Industry bodies are working together to bring more women into engineering and entice women engineers lost to the profession after career breaks back into the fold
It is well known that there is a significant gender gap within engineering, and the professional bodies have invested a considerable amount of time and effort into improving diversity in the profession.
However, while most of these efforts are focused on trying to encourage young women to enter the profession at the start of their careers, much less attention is paid to trying to entice them back into the industry after having children.
According to research by the Women’s Engineering Society (WES), there are approximately 20,000 skilled engineers who have left the profession, and now find that they cannot get back in again.
Tapping into this lost talent pool could help companies tackle some of their skills shortages, while improving diversity within the profession.
Now a growing number of industry bodies are investigating ways to seek out these lost engineers, and offer them a path back into the profession.
The Institute of Marine, Engineering, Science and Technology (IMarEST), for example, has launched a return-to-work programme for professionals who have taken a career break, or are looking to transfer to a different sector.
The programme, known as STEM Returners, was developed alongside WES, and involves a 13-week paid employment placement at one of a number of partner companies.
Many returners have been out of the industry for between one to 10 years, which can have a significant impact on their confidence, according to Natalie Desty, director of workforce development at IMarEST.
“Returners tend to undervalue their skills and experience, and expect to come in at a much less senior role than they would have been in when they left,” said Desty.
But even those who do apply for a role can often be overlooked by recruitment agencies who will not put candidates forward for a role if they have a gap in their CV, as this is often equated with a deterioration in skills.
What’s more, with so much of the recruitment process now carried out online using artificial intelligence, many CVs will be discounted by such systems before they ever reach a hiring manager, said Desty.
“If you then add to that any unconscious bias by the hiring manager against those with a CV gap of two or three years or more, believing that the person’s skills aren’t up to date, then more often than not they are discounted straightaway,” she said.
Alongside the experience gained from a 13-week work placement, the programme is designed to offer the returners support such as confidence building, training, career coaching, networking opportunities and peer support.
At the end of the programme, if both the employer and returners are happy, all those going through the placement are matched with an existing job vacancy within the company. In this way the placement also acts as a 13-week job interview for the employer, while allowing the engineer to really get to know the company before joining.
In January the first 10 returners will begin their placement with the programme’s pilot partner, construction company Kier, where they will be working in different areas of the business.

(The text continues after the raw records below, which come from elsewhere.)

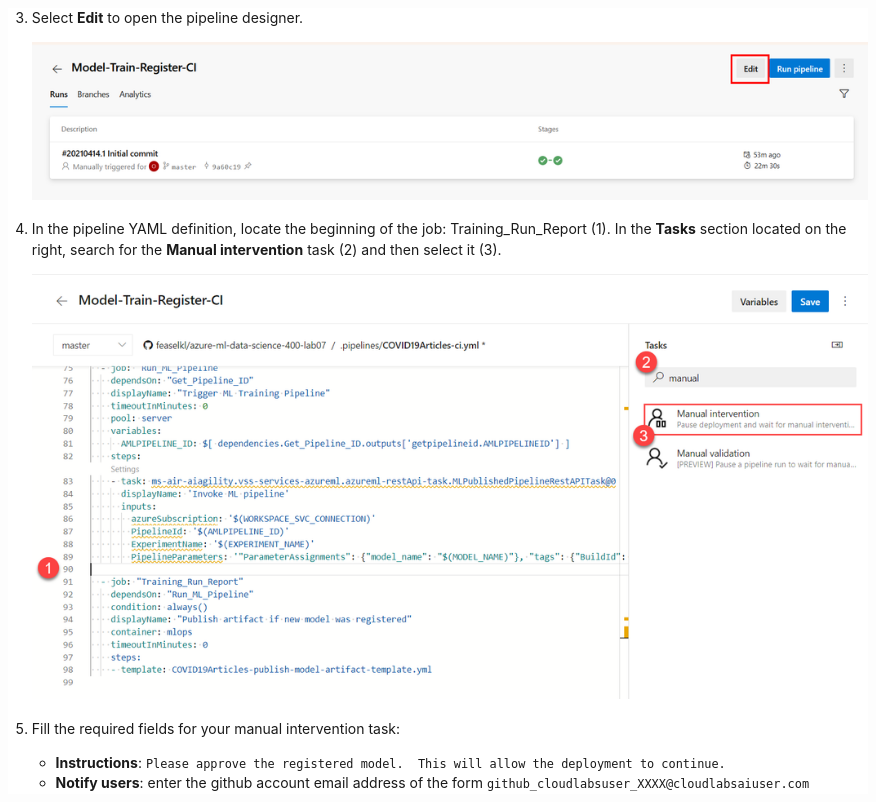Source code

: 
3. Select **Edit** to open the pipeline designer.

    ![Edit the CI pipeline](./media/038-edit-ci-pipeline.png)

4. In the pipeline YAML definition, locate the beginning of the job: Training_Run_Report (1). In the **Tasks** section located on the right, search for the **Manual intervention** task (2) and then select it (3).

    ![Locate the manual intervention task](./media/039-create%20task.png)

5. Fill the required fields for your manual intervention task:
   - **Instructions**: `Please approve the registered model.  This will allow the deployment to continue.`
   - **Notify users**: enter the github account email address of the form `github_cloudlabsuser_XXXX@cloudlabsaiuser.com`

Around seven other partner organisations are also expected to begin placements between January and April.
“I would say we are probably looking to get 60-70 people placed within the next six months, and that is obviously just with the companies that are currently signed up to run the programme,” said Desty.

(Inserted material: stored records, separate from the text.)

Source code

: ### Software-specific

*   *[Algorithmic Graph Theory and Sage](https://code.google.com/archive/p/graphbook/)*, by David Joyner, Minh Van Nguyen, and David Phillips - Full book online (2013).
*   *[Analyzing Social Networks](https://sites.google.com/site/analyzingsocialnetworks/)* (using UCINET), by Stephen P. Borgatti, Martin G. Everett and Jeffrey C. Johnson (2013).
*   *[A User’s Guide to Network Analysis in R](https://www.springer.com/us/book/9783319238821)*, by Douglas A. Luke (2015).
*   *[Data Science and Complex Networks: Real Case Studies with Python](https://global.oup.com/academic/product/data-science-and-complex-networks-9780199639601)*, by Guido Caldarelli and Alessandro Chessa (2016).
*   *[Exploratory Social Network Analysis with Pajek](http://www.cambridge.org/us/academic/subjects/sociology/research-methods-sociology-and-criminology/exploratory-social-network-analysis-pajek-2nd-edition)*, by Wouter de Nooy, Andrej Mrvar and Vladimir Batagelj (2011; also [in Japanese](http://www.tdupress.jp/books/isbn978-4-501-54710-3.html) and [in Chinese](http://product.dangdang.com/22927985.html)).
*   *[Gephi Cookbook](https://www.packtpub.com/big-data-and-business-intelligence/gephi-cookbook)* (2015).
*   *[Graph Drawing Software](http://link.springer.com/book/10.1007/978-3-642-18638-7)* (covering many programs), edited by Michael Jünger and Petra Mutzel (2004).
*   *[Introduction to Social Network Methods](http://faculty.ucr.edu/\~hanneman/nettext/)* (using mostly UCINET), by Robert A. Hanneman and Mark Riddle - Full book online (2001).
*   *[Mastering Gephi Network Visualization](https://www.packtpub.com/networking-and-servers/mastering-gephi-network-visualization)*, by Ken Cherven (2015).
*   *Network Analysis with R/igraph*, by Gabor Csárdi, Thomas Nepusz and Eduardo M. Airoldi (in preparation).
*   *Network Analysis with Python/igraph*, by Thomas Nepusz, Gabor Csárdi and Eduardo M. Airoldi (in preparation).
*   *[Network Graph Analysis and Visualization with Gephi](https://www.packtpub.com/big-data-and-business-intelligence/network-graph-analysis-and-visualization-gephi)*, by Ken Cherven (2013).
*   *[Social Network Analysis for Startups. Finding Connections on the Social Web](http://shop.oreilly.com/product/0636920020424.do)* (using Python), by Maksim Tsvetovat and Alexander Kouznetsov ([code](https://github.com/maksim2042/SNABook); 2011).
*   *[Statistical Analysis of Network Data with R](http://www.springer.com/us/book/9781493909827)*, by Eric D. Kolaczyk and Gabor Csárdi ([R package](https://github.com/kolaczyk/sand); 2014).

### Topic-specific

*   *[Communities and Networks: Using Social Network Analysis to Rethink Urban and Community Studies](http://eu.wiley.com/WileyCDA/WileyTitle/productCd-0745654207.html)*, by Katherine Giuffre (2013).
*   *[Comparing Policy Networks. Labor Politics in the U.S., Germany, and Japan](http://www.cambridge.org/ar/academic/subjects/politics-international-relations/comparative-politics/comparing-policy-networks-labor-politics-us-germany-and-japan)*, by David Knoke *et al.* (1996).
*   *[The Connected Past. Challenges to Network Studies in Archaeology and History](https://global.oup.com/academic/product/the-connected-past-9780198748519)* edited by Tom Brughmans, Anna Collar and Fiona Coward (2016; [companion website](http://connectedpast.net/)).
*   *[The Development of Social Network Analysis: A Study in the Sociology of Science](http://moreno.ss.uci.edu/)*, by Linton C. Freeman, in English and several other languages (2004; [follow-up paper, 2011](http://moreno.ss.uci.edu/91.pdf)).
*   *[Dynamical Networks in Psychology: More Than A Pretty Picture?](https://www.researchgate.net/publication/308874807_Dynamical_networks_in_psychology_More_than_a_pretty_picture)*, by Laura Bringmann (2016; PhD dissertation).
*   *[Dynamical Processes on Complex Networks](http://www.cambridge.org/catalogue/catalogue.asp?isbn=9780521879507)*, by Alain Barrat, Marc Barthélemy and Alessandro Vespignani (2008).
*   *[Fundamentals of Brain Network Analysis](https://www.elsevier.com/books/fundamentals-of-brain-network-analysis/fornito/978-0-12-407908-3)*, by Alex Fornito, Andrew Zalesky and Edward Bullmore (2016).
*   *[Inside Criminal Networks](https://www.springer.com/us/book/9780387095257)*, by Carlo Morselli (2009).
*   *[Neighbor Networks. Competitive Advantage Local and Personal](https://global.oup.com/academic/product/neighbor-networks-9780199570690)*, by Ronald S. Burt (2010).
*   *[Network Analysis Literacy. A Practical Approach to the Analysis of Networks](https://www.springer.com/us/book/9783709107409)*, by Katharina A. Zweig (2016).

Similarly, Equate Scotland, which aims to redress the gender imbalance in STEM sectors in the country, has also established its own returners programme. Following a successful pilot in 2016, the organisation, in partnership with the trade union Prospect and with funding from the Scottish government, launched the programme in May 2017.
Three women began paid placements in July and August; two with Scottish Power and one with EDF Energy, with a further two Scottish Power placements beginning in October.

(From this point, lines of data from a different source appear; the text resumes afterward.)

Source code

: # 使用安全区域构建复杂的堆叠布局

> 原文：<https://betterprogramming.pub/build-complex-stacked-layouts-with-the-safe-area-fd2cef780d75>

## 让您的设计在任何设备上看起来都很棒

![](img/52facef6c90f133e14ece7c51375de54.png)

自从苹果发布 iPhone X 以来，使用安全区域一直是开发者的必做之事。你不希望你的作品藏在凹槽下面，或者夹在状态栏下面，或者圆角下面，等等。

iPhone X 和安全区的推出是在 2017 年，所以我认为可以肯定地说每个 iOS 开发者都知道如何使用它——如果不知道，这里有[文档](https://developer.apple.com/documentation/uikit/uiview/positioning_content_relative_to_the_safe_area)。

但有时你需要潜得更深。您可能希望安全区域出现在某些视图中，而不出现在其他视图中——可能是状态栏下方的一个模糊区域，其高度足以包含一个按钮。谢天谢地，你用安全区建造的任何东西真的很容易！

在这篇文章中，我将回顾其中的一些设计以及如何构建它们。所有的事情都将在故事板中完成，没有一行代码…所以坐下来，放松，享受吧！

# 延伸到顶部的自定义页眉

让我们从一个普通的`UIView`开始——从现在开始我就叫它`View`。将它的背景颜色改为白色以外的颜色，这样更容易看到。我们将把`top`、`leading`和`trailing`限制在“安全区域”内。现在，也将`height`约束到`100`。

The programme gives women structured support to brush up their skills and rebuild their confidence. Participants receive a range of support services, including workshops, webinars, networking events, one-to-one career clinics and online support.
Similarly, the Institute of Civil Engineers (ICE) is partnering with a number of engineering firms, including Morgan Sindall, to offer paid work placements for professionals returning to work after a career break.
The placements, called returnships – an initiative first developed in the financial industry by Goldman Sachs in 2008 – offer 10-12 week contracts in which the participants work on one of the company’s projects while gaining the opportunity to refresh their skills.
For those who are already planning to return to work for their company after a period of maternity leave, WISE offers a two-day returners programme in partnership with Skills 4. Companies taking part in the programme, which has been running for 10 years, include lead host Atkins, as well as HS2, BAM Nutall, BuroHappold, UCL, Cardiff University, Westfield and Mott MacDonald, said Jayne Little, managing director at Skills 4.
“There is some good work going on,” she said. “However, if the UK is going to meet its aspirations of a more diverse workforce in certain industries and boardrooms, many public and private sectors must do more if talented people are to advance their careers and stay in industries, which can ill-afford a brain drain.”
For Kier, which is taking part in IMarEST’s returner programme, the scheme will allow it to offer an alternative route into the company, said Jan Atkinson, talent and organisational development director.
“We undertake a lot of targeted activity when recruiting for apprentices, graduates and early talent, and wanted to diversify our entry routes into Kier,” Atkinson said.
The programme will provide a way for skilled professionals to get back in to work more easily, or make the switch into the built environment sector, while offering a personalised plan and mentoring scheme to help make the transition a successful one, she said.
“Our sector has a well-publicised skills shortage in technical and professional skills and a diversity challenge,” said Atkinson. “So we need to make the pathway into Kier accessible and attractive to talented professionals at any stage in their career journey, and provide them with the right support, particularly at times when the transition might feel a little harder to achieve.”